In a Petition for Rehearing, the government asks that the court reconsider in one respect its decision in
Wright v. United States,
Arguing that misjoinder of the counts of possession with intent to distribute heroin and distribution of heroin was harmless, the government now advocates letting the conviction for the latter stand and remanding only on the intent to distribute count. We agree that the misjoinder was harmless and that only appellant’s conviction for possession with intent to distribute heroin should be remanded for a new trial.
It is established in this jurisdiction that misjoinder under Super.Ct.Crim.R. 8
1
is subject to the usual harmless error standard.
See Ray v. United States,
The government conceded that failing to fall into any of the three
Davis
categories, the first count of the indictment charging Washington alone for an offense on October 17, and the two remaining counts involving Washington and appellant on October 29 were misjoined. First, no evidence was offered to establish that the offenses had either a “specific,” single goal or were in any way interdependent. Second, there was no indication that the October 17 offense in any way effected or led to the October 29 offense.
Cf. Scheve v. United States,
Despite the potential for prejudice which accompanies misjoinder, we find the misjoinder in this particular case was harmless. 3 Principally, the evidence of appellant’s involvement in distribution of heroin was compelling. Not only was a large quantity of heroin seized from appellant’s car, along with cutting materials, but a large sum of money, including two marked bills, was seized from his person.
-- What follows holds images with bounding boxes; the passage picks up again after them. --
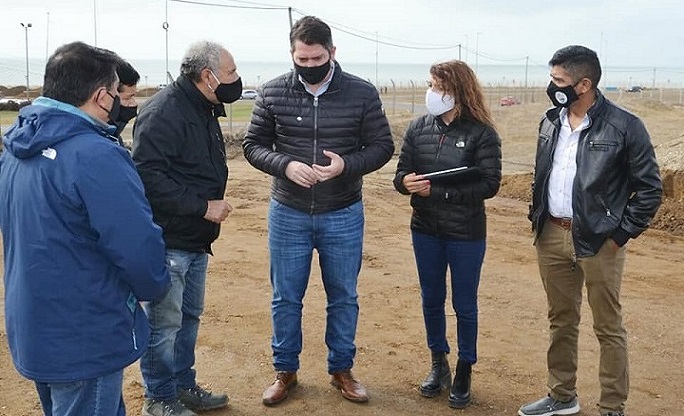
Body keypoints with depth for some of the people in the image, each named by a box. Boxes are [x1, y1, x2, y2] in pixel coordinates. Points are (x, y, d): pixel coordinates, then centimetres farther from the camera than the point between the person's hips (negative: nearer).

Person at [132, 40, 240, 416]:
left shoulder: (203, 110, 11)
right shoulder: (163, 111, -20)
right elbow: (148, 175, -28)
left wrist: (213, 205, 9)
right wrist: (202, 207, -23)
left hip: (196, 239, 10)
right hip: (167, 240, -10)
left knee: (189, 317, 20)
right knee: (164, 323, 3)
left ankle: (183, 385, 36)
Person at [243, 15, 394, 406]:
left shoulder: (362, 93, -8)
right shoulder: (273, 93, -6)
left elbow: (382, 146, -3)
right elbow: (253, 145, 0)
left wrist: (346, 164, -22)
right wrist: (285, 165, -20)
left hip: (343, 216, 0)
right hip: (288, 215, 1)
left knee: (344, 297, 13)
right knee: (286, 298, 11)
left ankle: (342, 370, 32)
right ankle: (286, 371, 30)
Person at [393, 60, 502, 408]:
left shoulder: (481, 133, -12)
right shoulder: (418, 128, 0)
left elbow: (490, 184, -16)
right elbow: (401, 175, 1)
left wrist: (437, 192, -21)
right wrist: (407, 182, -24)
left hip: (466, 234, -4)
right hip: (425, 231, 4)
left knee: (464, 305, 10)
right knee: (431, 300, 16)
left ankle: (465, 370, 29)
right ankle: (438, 363, 35)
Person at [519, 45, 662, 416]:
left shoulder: (624, 126, -12)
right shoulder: (551, 121, 7)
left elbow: (650, 188, -8)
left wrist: (621, 234, -10)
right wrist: (537, 217, 10)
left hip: (598, 240, -6)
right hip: (551, 235, 6)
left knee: (608, 327, 6)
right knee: (561, 320, 17)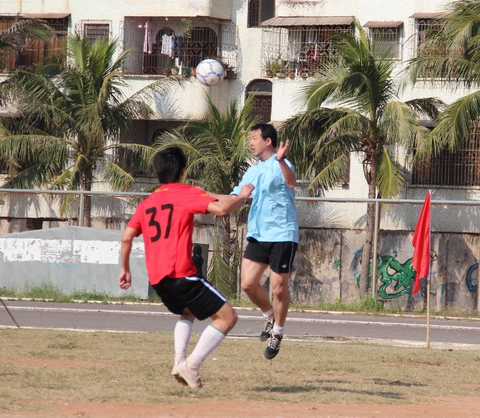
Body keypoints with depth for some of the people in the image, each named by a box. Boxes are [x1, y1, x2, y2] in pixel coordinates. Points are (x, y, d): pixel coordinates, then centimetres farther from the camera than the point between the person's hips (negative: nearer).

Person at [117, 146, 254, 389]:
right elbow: (221, 209, -14)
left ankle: (179, 360, 11)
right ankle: (192, 364, -15)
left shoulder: (146, 203, 17)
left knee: (187, 312, 34)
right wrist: (242, 196, 3)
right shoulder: (188, 194, -1)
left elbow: (127, 237, 14)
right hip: (180, 274, -7)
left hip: (156, 278, 7)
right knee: (227, 317, -2)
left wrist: (125, 269, 25)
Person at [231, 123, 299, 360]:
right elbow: (235, 198, 24)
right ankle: (270, 316, 24)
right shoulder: (252, 172, 17)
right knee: (248, 283, -1)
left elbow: (291, 182, -30)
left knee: (278, 287, -4)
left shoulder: (280, 165, -8)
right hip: (257, 235, 7)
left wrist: (281, 160, -48)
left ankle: (277, 332, 15)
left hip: (282, 235, -7)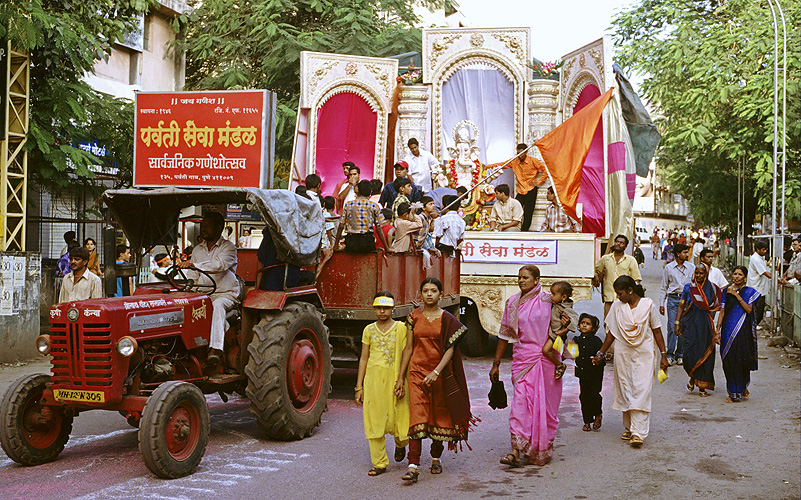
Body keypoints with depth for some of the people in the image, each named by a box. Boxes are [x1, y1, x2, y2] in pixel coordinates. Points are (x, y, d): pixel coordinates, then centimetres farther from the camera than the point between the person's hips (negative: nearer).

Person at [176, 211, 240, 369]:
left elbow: (220, 265, -25)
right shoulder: (198, 250, 16)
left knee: (217, 305, -39)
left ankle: (215, 349, -49)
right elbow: (192, 277, 16)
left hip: (226, 294, -5)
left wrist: (193, 265, -37)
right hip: (202, 295, 5)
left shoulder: (228, 248, -3)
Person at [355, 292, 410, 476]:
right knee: (374, 422, 1)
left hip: (394, 379, -2)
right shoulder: (369, 330, 9)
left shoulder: (400, 328, 1)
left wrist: (402, 381, -12)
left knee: (398, 419, 0)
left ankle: (400, 444, 34)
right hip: (373, 379, 2)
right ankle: (379, 463, 11)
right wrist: (359, 387, 7)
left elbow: (405, 358, -1)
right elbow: (363, 359, 10)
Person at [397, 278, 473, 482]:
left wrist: (436, 372, -18)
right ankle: (413, 467, -15)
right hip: (417, 372, 0)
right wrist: (400, 377, 5)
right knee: (417, 416, -9)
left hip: (440, 373, 0)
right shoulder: (413, 317, 5)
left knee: (439, 415, 8)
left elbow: (450, 350, -6)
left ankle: (436, 458, 29)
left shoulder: (447, 319, 0)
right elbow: (408, 348, 7)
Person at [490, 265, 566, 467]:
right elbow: (505, 335, 12)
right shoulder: (512, 303, 8)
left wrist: (564, 326, -10)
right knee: (521, 401, -11)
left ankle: (543, 450, 20)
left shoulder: (548, 301, 2)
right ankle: (517, 451, -14)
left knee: (545, 404, 4)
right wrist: (496, 364, 12)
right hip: (522, 359, 1)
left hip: (546, 358, -1)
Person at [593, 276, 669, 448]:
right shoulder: (617, 307, 2)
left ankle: (638, 432, -12)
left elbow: (657, 331, 1)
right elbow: (611, 333, 10)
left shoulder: (648, 305, -4)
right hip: (623, 354, 3)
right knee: (625, 391, 6)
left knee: (641, 391, -9)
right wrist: (601, 353, 11)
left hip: (644, 354, -3)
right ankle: (629, 427, 18)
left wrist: (663, 354, 0)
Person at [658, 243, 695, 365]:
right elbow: (664, 287, 10)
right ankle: (670, 355, -1)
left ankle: (680, 355, 11)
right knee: (672, 327, -7)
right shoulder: (668, 268, 5)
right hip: (673, 299, -1)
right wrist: (661, 303, 6)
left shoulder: (692, 268, 7)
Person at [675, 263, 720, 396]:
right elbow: (681, 305, 7)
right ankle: (692, 377, 19)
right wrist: (677, 322, 1)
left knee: (704, 354, -2)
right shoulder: (688, 287, 5)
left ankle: (702, 386, 7)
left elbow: (717, 307, 11)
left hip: (706, 325, 0)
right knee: (689, 352, -10)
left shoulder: (712, 288, 5)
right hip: (690, 324, 0)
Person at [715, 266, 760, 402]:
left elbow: (749, 309, -11)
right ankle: (733, 393, 13)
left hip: (743, 330, -2)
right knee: (728, 361, 1)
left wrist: (737, 295, -14)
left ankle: (742, 388, 16)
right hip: (728, 329, 2)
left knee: (741, 360, -5)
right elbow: (722, 311, 8)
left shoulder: (749, 292, 3)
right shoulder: (726, 291, 10)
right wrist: (718, 330, 2)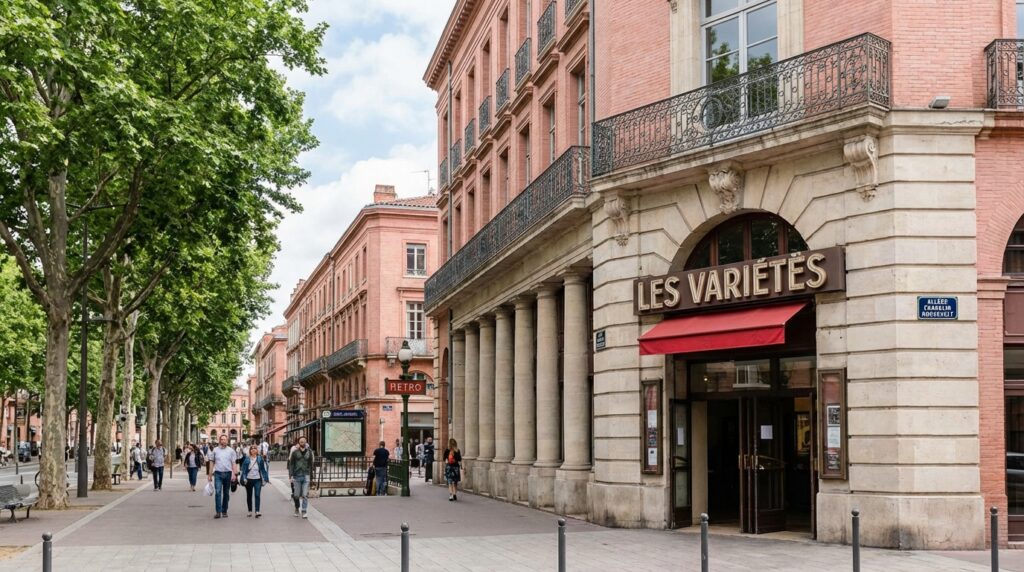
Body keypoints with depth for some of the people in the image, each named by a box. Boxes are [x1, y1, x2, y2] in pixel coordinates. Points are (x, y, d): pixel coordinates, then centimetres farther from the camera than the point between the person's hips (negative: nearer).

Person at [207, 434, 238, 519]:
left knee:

In light of the total evidence, we find there was scant likelihood of a jury’s finding that appellant was guilty based on inferences from Washington’s guilt. Secondly, the court specifically instructed the jury that evidence of the October 17 transaction was to be considered only as it related to Washington. While such an instruction will not always render an improper joinder harmless, it is a factor which, along with the strong evidence of guilt, allows us to conclude appellant was not unduly prejudiced by the misjoinder.
We conclude it was unlikely that the instructional error concerning one count prejudically influenced the jury’s consideration of the distinctly separate count. Regardless of the erroneous failure to issue a lesser-included offense instruction, then, the judgment of conviction on the distribution will stand. A new trial is authorized only on the count for intent to distribute. To this extent we modify our previous opinion in this case.
So ordered
Notes
. Rule 8(b) is identical to the analagous federal rule. Applying to both joinder of offenses and joinder of defendants in any multiple defendant case. Rule 8(b) provides:
Two or more defendants may be charged in the same indictment or information if they are alleged to have participated in the same act or transaction or in the same series of acts or transactions constituting an offense or offenses. Such defendants may be charged in one or more counts together or separately and all of the defendants need not be charged in each count.
Rule 8 (b) has more stringent requirements than Rule 8(a).
See Fields v. United States,
. Joinder is also permitted when, unlike in this case, the government has alleged conspiracy.